## Work to do
- a) In the commentary on European sovereign debt, what did the senior international banker say would happen if Spain goes?
- b) In the commentary on European sovereign debt, condense the paragraph beginning "While that may not seem so bad outside of the Eurozone" into a short bulleted list that keeps its main points.

## Source document
• • • • • • •

With Portugal, Ireland, Spain and possibly Italy all at risk of seeing the bond markets take their toys home with them, I'm reminded by the words of an old friend and very senior international banker who outlined some of the possible consequences to me last year when he said "there isn't enough money in the whole world to write the cheque if Spain goes."

I am normally optimistic and positive, but I also believe that you plan for the worst and allow yourself to be pleasantly surprised. And right now the worst seems to be that sovereign debt contagion begins (in spite of the efforts of the ECB -- which are somewhat compromised by lack of any domestic political will in Germany) as Greece defaults and, whatever the consequence for the Euro, the banks will be involved in another bloodbath on their balance sheets.

While that may not seem so bad outside of the Eurozone (Euro banks suffer from their own mistakes is hardly worthy of too many tears), it is. Because those banks are underwritten, at least in part, by non-Euro banks on both sides of the Atlantic. And when they start to have to adjust their finances to take this all into account, it will be done by closing the door on lending to anything other than a company who doesn't need to borrow. Who knows, maybe just the need to borrow will disqualify a company from access to debt entirely as their risk profile will be too high.

• • • • • • •

## Provided material
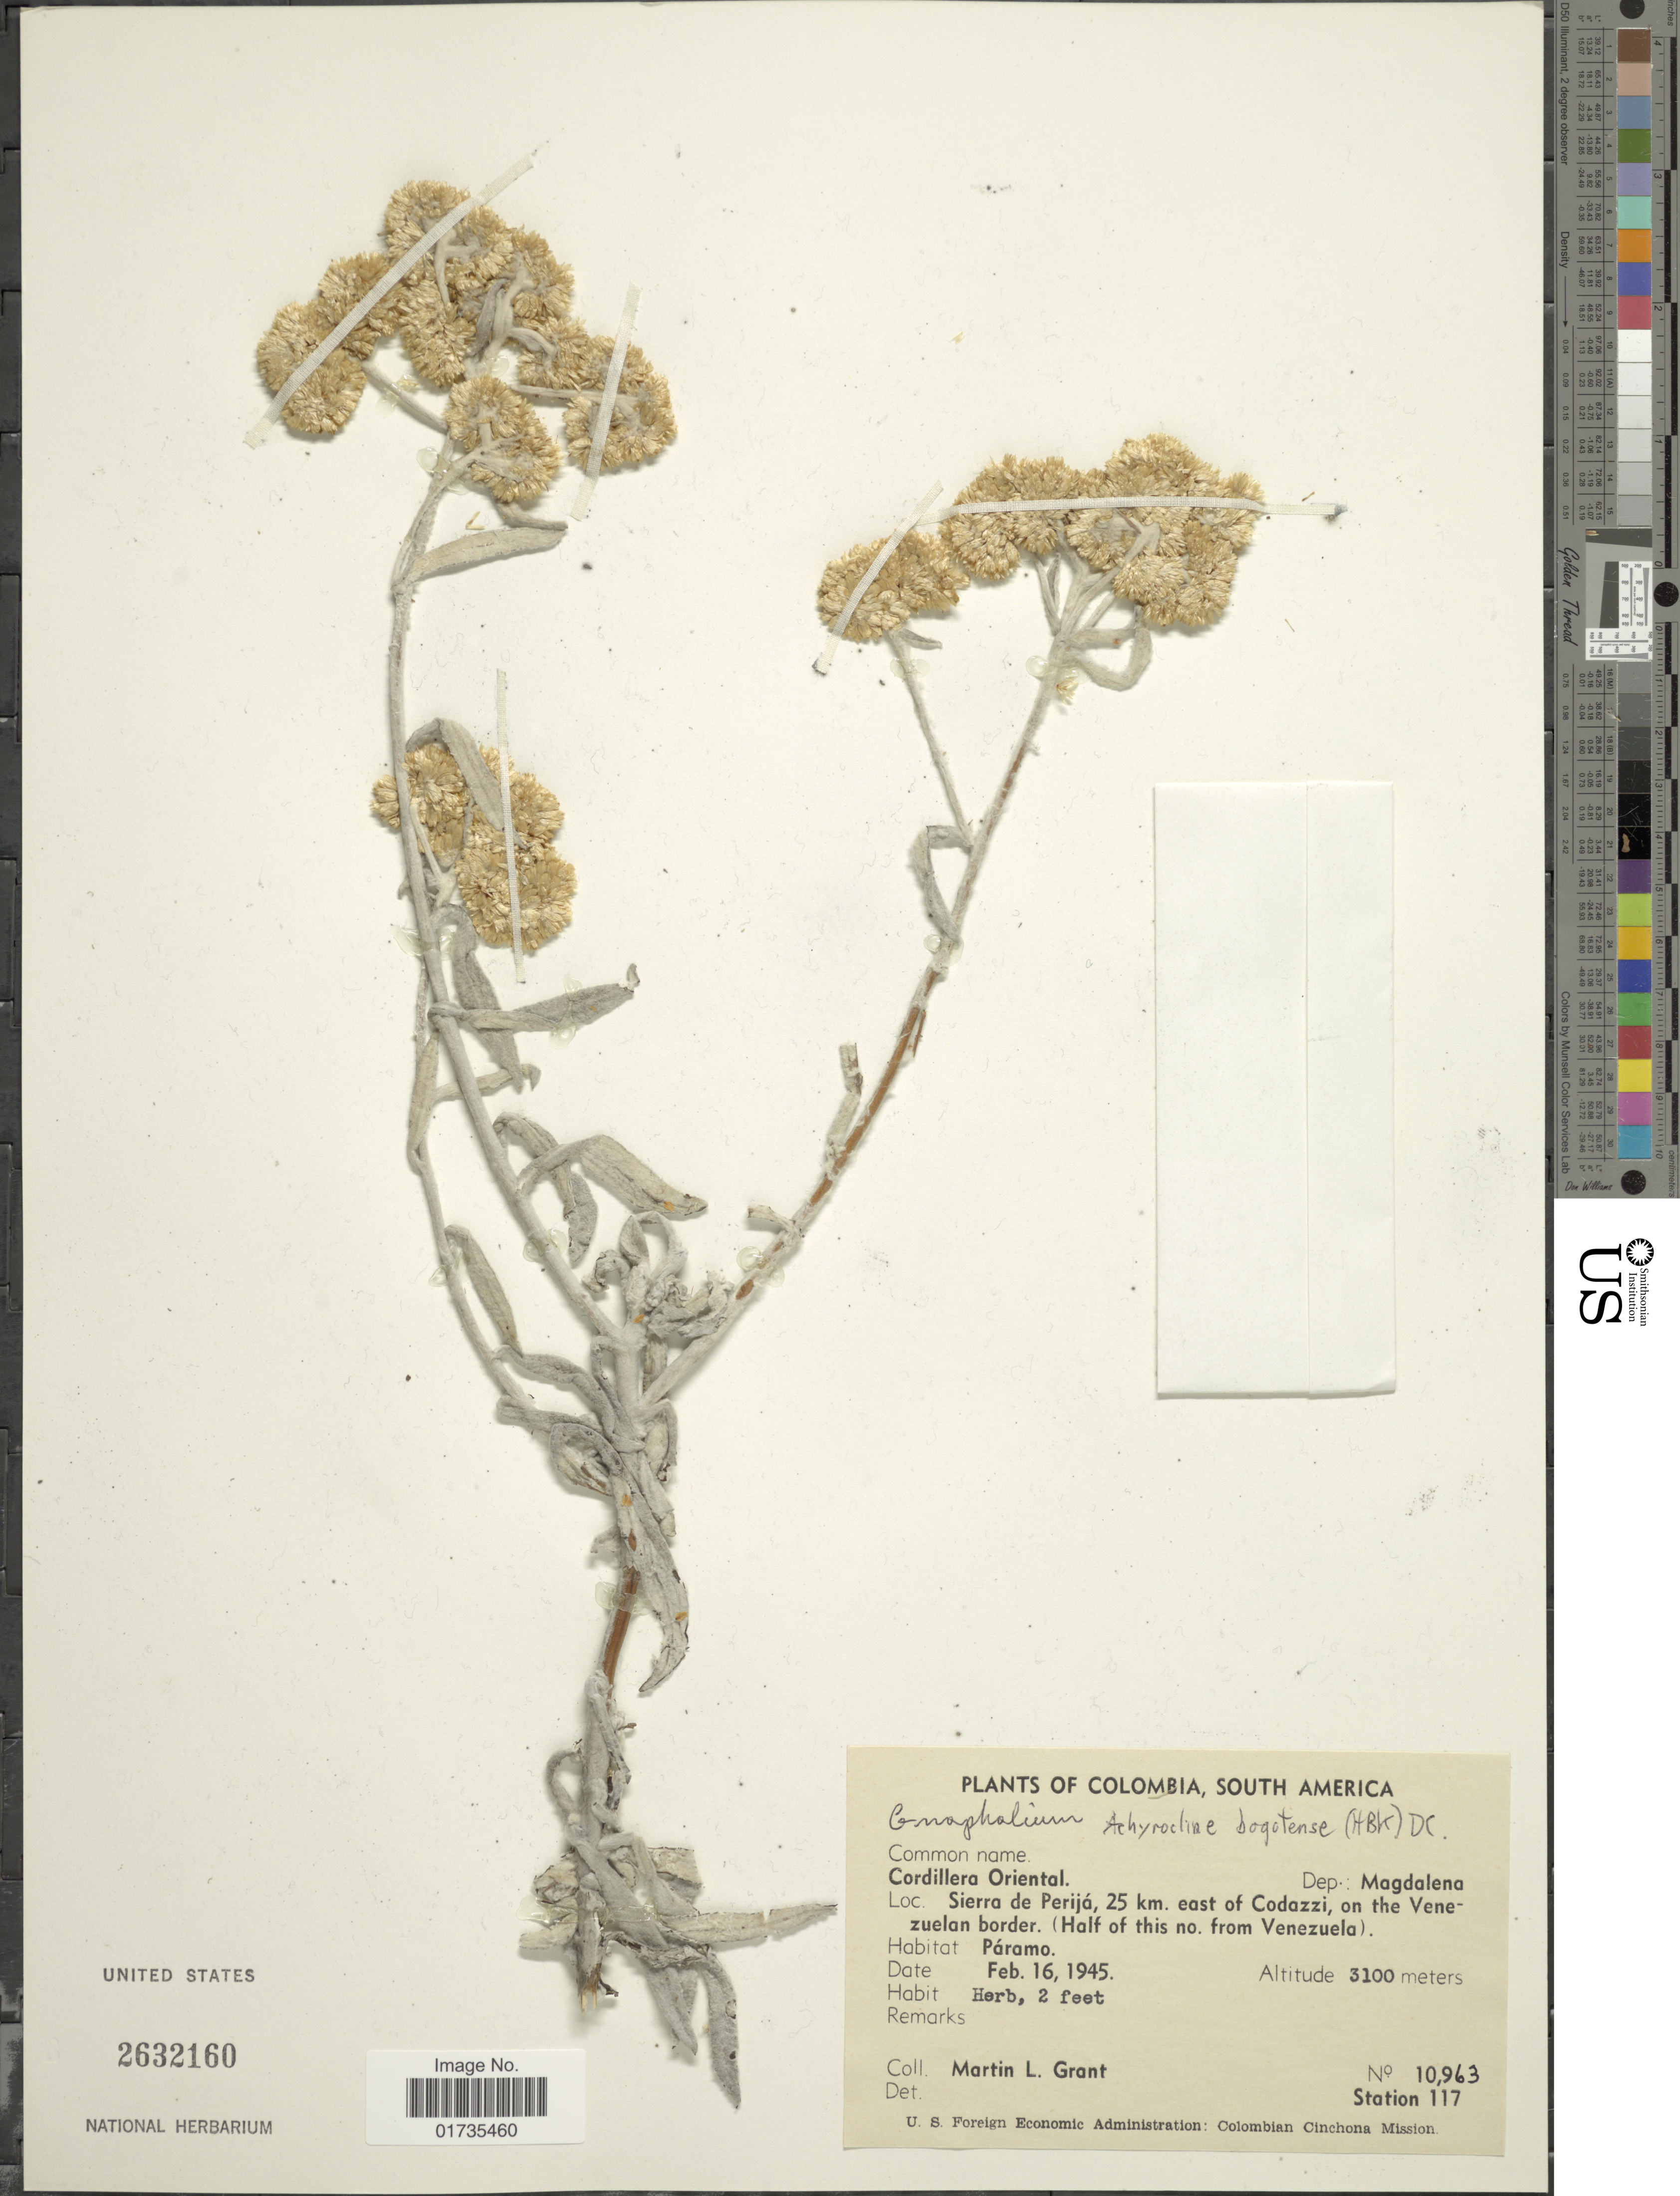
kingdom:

• • • • • • •

## Solutions to each task
- a) He said there isn't enough money in the whole world to write the cheque if Spain goes.

- b)
- The damage would matter outside the Eurozone too, even though Euro banks suffering from their own mistakes may not seem to warrant much sympathy.
- Non-Euro banks on both sides of the Atlantic partly underwrite the Euro banks.
- As those banks adjust their finances, they will lend only to companies that don't need to borrow.
- Needing to borrow at all might shut a company out of debt entirely, because its risk profile would be seen as too high.